Capitol insiders say the administration is not pushing as hard as it once did for a separate or dominant OHS, nor is it seeking guidance from the federal DHS model, which has come under fire for flaws stemming from its handling of the Katrina flooding, Coast Guard vessel construction and other issues
One question in California is whether the OHS should be the top agency, with OES under it’s jurisdiction, similar to the huge federal DHS, which oversees such disparate agencies as the Coast Guard, drug fighters, the Secret Service, immigration services, customs, transportation security and the Federal Emergency Management Agency.
“Most people don’t know it that OHS is not operational, but was created in order to accept federal dollars,” said Nava. “And I don’t think we would ever rely on the federal model as it relates to OES or OHS. The feds have mishandled their responsibilities.”
The OHS, headed by former federal security official Matt Bettenhausen, is a young agency formed nearly four years ago by an executive order of former Gov. Gray Davis. In the state’s flow chart, the office does not have its own budgeting but is financed through OES. The heads of both offices, however, report directly to the governor.

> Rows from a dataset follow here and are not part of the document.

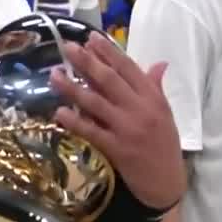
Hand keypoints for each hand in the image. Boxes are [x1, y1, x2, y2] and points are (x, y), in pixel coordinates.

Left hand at [49, 35, 185, 210]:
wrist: (167, 183)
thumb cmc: (164, 145)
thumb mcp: (165, 113)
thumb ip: (156, 87)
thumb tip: (158, 63)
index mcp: (153, 98)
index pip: (129, 69)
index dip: (109, 52)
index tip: (90, 38)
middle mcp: (140, 109)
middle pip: (109, 80)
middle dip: (87, 62)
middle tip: (67, 48)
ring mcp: (127, 129)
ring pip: (96, 103)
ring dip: (73, 88)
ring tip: (54, 75)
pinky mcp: (116, 149)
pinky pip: (92, 131)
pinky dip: (75, 122)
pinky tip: (59, 112)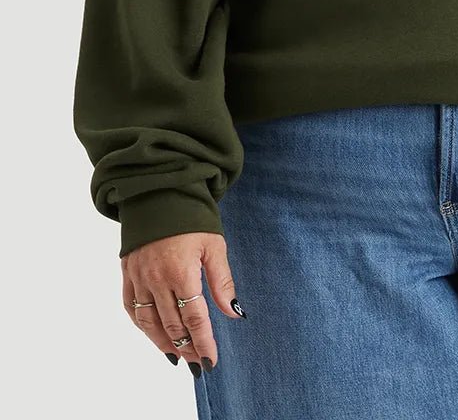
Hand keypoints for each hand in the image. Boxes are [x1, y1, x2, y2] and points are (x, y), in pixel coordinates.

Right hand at [121, 231, 243, 375]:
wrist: (160, 192)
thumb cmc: (192, 217)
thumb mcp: (214, 245)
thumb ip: (222, 282)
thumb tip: (234, 312)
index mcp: (181, 271)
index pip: (194, 317)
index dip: (203, 342)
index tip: (210, 359)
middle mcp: (156, 279)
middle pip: (171, 324)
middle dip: (186, 346)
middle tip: (197, 361)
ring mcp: (139, 277)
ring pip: (149, 322)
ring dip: (163, 342)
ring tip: (178, 355)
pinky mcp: (128, 273)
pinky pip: (132, 308)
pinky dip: (142, 325)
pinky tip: (154, 334)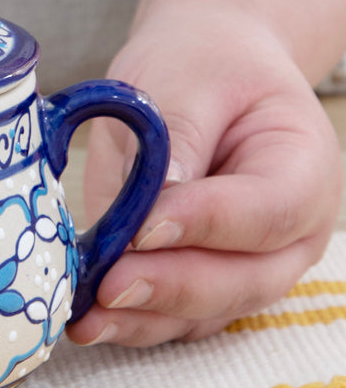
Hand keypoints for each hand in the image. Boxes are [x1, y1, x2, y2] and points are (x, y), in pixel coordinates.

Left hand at [68, 4, 342, 346]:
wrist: (204, 66)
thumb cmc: (204, 65)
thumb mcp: (189, 78)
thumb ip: (176, 138)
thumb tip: (149, 209)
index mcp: (303, 168)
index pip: (266, 211)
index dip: (206, 224)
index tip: (144, 227)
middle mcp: (286, 233)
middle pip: (241, 279)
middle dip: (170, 287)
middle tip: (109, 285)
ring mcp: (244, 264)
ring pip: (204, 312)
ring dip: (143, 320)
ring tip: (86, 318)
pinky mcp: (196, 279)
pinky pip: (170, 316)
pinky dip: (129, 322)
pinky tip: (84, 319)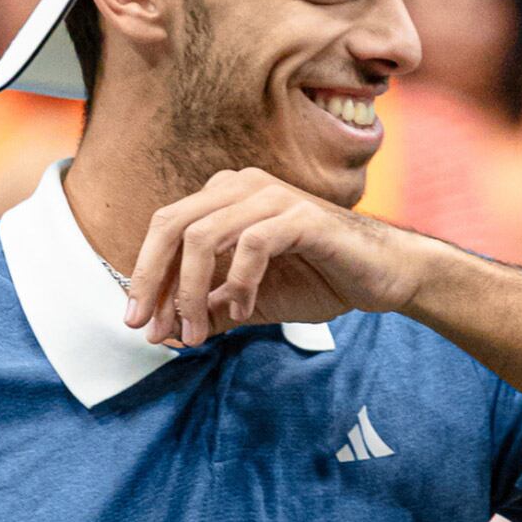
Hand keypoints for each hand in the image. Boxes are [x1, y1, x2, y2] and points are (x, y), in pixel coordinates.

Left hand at [123, 167, 429, 345]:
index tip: (139, 324)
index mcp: (224, 198)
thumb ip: (207, 310)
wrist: (382, 276)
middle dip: (153, 280)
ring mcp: (272, 196)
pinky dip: (240, 283)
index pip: (166, 229)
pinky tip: (245, 311)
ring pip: (204, 236)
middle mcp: (242, 186)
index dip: (145, 277)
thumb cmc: (317, 278)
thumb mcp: (248, 301)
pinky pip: (252, 244)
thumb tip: (161, 334)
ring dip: (193, 292)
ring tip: (199, 332)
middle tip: (149, 328)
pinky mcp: (302, 216)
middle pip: (172, 225)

OHS takes the lead in getting federal security and anti-terrorism dollars to California, and its mission is to make sure that California is trained and prepared to prevent terrorist attacks, reduce the state’s vulnerability to terrorists and limit the losses of an attack, should it occur. It does this by screening and distributing federal grants to agencies that guard ports, transportation centers, energy hubs, communications centers, urban grids, and dispensers of health care. It also supplies money for training and new equipment, and it educates emergency and law-enforcement personnel throughout California on the threats posed by terrorism. About $1 billion has come under its jurisdiction–roughly $300 million annually. The OHS, with about 50 employees, is based at 12th and K streets in Sacramento, less than two blocks from the Capitol. Although small in size, it is conduit for funding and, as such, it wields power across the state.

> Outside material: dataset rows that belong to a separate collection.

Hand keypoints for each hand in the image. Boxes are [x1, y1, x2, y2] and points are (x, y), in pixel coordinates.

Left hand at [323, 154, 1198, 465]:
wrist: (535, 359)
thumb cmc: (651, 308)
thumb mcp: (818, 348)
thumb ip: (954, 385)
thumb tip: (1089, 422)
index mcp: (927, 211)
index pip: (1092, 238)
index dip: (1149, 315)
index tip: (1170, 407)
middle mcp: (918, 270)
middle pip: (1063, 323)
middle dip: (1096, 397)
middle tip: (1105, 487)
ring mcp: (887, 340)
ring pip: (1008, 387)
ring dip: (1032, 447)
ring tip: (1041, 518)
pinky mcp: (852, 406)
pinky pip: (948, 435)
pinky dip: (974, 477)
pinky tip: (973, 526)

The OES, with about 500 employees and a $1 billion budget, is California’s traditional disaster fighter. It has equipment and personnel throughout California’s 58 counties. It responds to fires, floods, earthquakes and other disasters, both man-made and natural, and it has communications, command centers, personnel and equipment. It has fire engines, earth movers and satellite trucks. It handles disasters on the ground.
Some lawmakers and outside observers, including Hill’s office and the Little Hoover Commission, believe the lines of authority and the chain of command between the two agencies are blurred, even though by all accounts the highest executives at both entities work closely together. “It’s pretty clear and apparent that there is not enough coordination, not enough communication and not enough interaction,” said Assemblyman Alberto Torrico, D-Fremont, chairman of Assembly GO.
So just who exactly is in charge?
State auditors and legislative analyst have asked the question, and a new study on the agencies’ authority–and where the two overlap–is due by the end of the summer. Called a “gap analysis,” the study will look not only at OES and OHS, but also at the roles of dozens of state and local agencies that have some role in combating terrorism. But regardless of the findings of the gap analysis, defining OHS and OES in statute is something that is overdue, Nava believes.
“This kind of reorganization is something that should have been done some time ago,” said Nava.
“Like anything else in the Capitol, it all depends on the details and whether the governor also recognizes this problem and is willing to do something about it,” Florez added.